Hat man eine Berufsunfähigkeitsversicherung abgeschlossen, greift diese, wenn man aus gesundheitlichen Gründen, sei es Unfall oder Krankheit, nicht mehr seinen erlernten Beruf nachgehen kann. So kann man seinen finanziellen Standard auch im Fall der Berufsunfähigkeit halten. Leider gibt es keine BU die alles absichert, sondern unzählige Kombinationen von Versicherungsprodukten, die das Angebot sehr unübersichtlich werden lassen.
Es gibt verschiedene Möglichkeiten die Berufsunfähigkeitsversicherung zu kombinieren.
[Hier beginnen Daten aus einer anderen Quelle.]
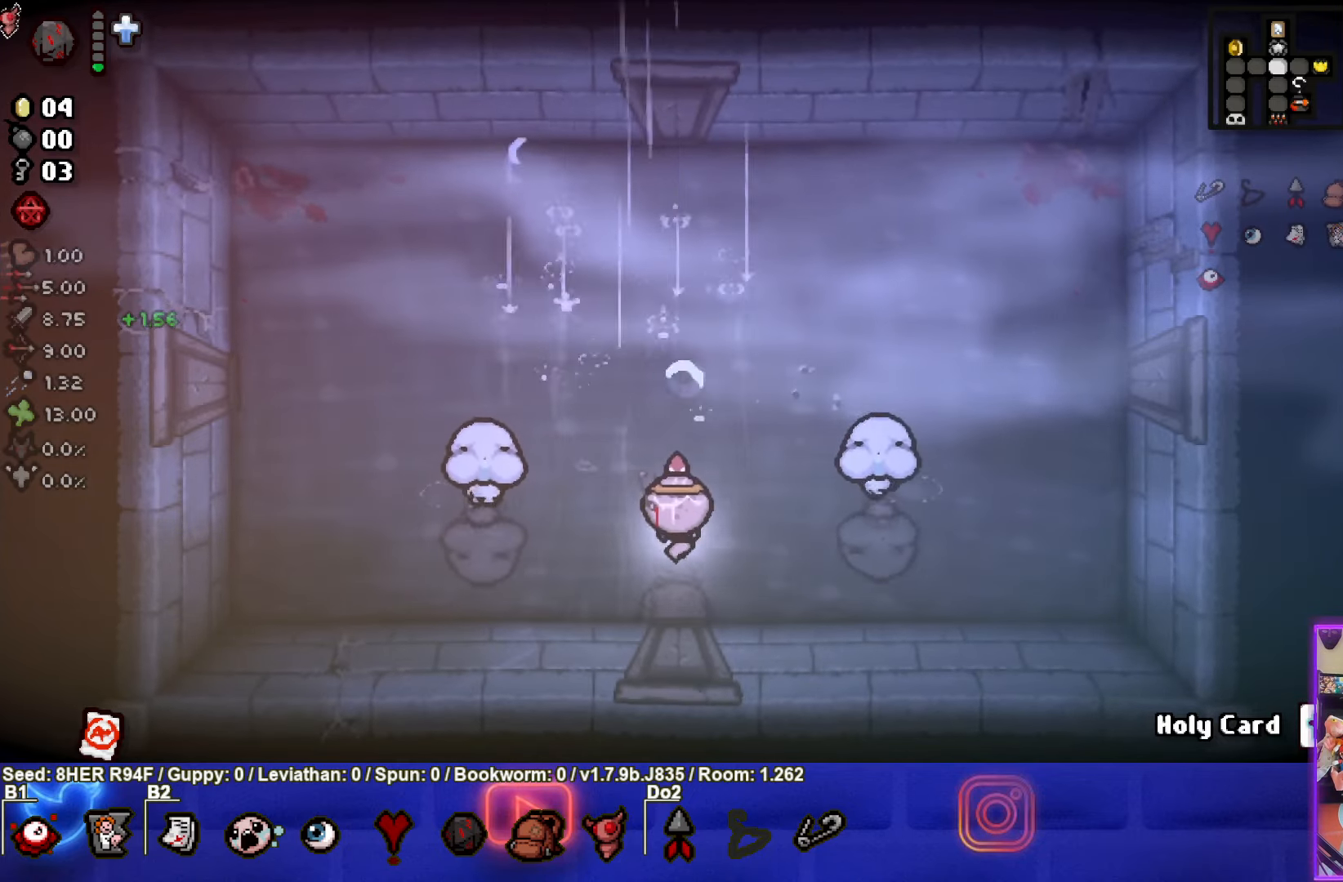
{"buttons": [], "left_stick": "up", "events": []}
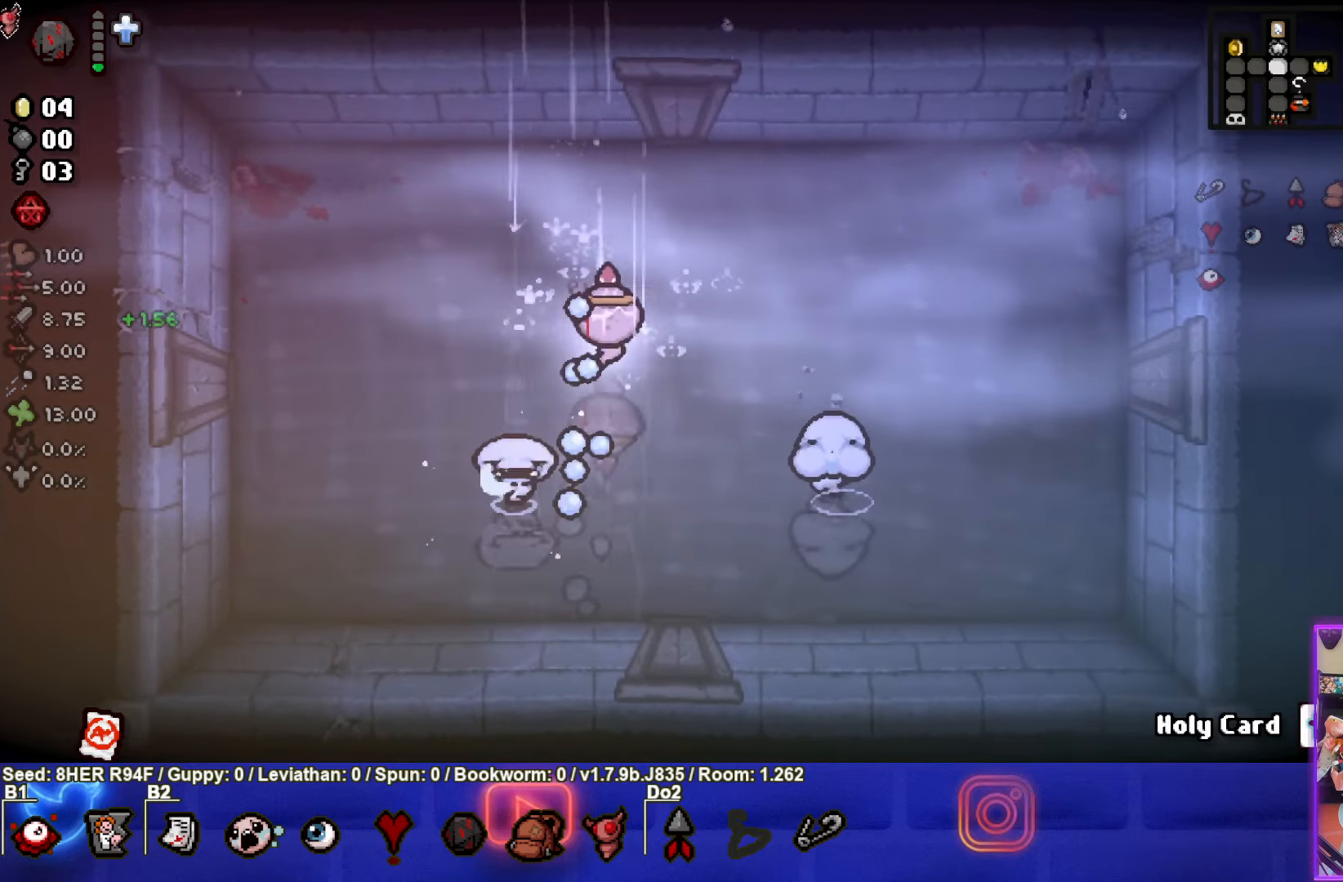
{"buttons": ["CROSS"], "left_stick": "down-left", "events": [[34, "CROSS", "down"], [250, "left_stick", "center"], [434, "left_stick", "down-left"]]}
Sehr beliebt ist zum Beispiel eine BU zusammen mit einer Risikolebensversicherung, die eine Absicherung der Hinterbliebenen im Todesfall des Versicherungsnehmers gewährleistet. Der Vorteil dieser Kombination ist, dass die Risikolebensversicherung im falle der Berufsunfähigkeit beitragsfrei wird. Der Versicherte muss also die Absicherung seiner Familie nicht aus finanziellen Gründen aufgeben. Der Interessante dabei ist, dass die Kombinationen meist nur unwesentlich teurer sind, als die Berufsunfähigkeitsversicherung alleine.
Die Berufsunfähigkeitsversicherung springt ein, wenn ein Arbeitnehmer mindestens sechs Monate weniger als 20 Prozent in seinem Beruf arbeiten kann. Hier bekommt der Betroffene eine pauschal festgelegte Rente. Manche Versicherungen haben aber auch eine Staffelung. Hier bekommt der Versicherte bereits zum Beispiel ab einem Invaliditätsgrad von 25 einen Teil der Rente. Die volle Erwerbsunfähigkeitsrente ist allerdings erst ab einer erheblichen Berufsunfähigkeit, zum Beispiel 75 Prozent möglich. Diese Staffelung bietet sich an, wenn man zum Beispiel durch eine voranschreitende Krankheit berufsunfähig wird. Die BU sollte darauf ausgelegt sein, dass sie mindestens 75 Prozent des Nettoeinkommens ersetzt. Um auch eine fortschreitende Inflation oder Gehaltsspiegelerhöhung zu berücksichtigen sollte eine BU mit einer Nachversicherungsgarantie abgeschlossen werden. Das ermöglicht zu einem späteren Zeitpunkt eine flexible Rentenerhöhung, ohne erneute Gesundheitsprüfung.
Wie bei allen Versicherungen, sollte man die Angebote zur Berufsunfähigkeitsversicherung vergleichen. Für die Höhe der Beiträge sind verschiedene Faktoren wichtig. Der Beruf, in dem der Versicherte tätig ist, steht dabei im Mittelpunkt. Das Berufsunfähigkeitsrisiko eines Büromitarbeiters ist wesentlich geringer, als das eines Bergmannes oder Bauarbeiters. Allgemein kann man sagen, dass das Risiko für körperlich arbeitende Menschen höher ist, als für Büroangestellte. Statistisch gesehen sind Höherqualifizierte eher bis zum üblichen Rentenalter in ihrem erlernten Beruf tätig. Auch das Alter des Versicherten ist wichtig, denn das Risiko einer Berufsunfähigkeit ist für ältere Menschen deutlich höher. Auch der aktuelle Gesundheitszustand ist sehr wichtig. Hat man bereits eine Krankheit, die das Ausüben des Berufs in der Zukunft schwierig oder unmöglich macht, wird der entsprechende Erkrankungsfall bei dem Vertrag entweder direkt ausgeschlossen oder muss mit sehr hohen Monatsbeiträgen rechnen.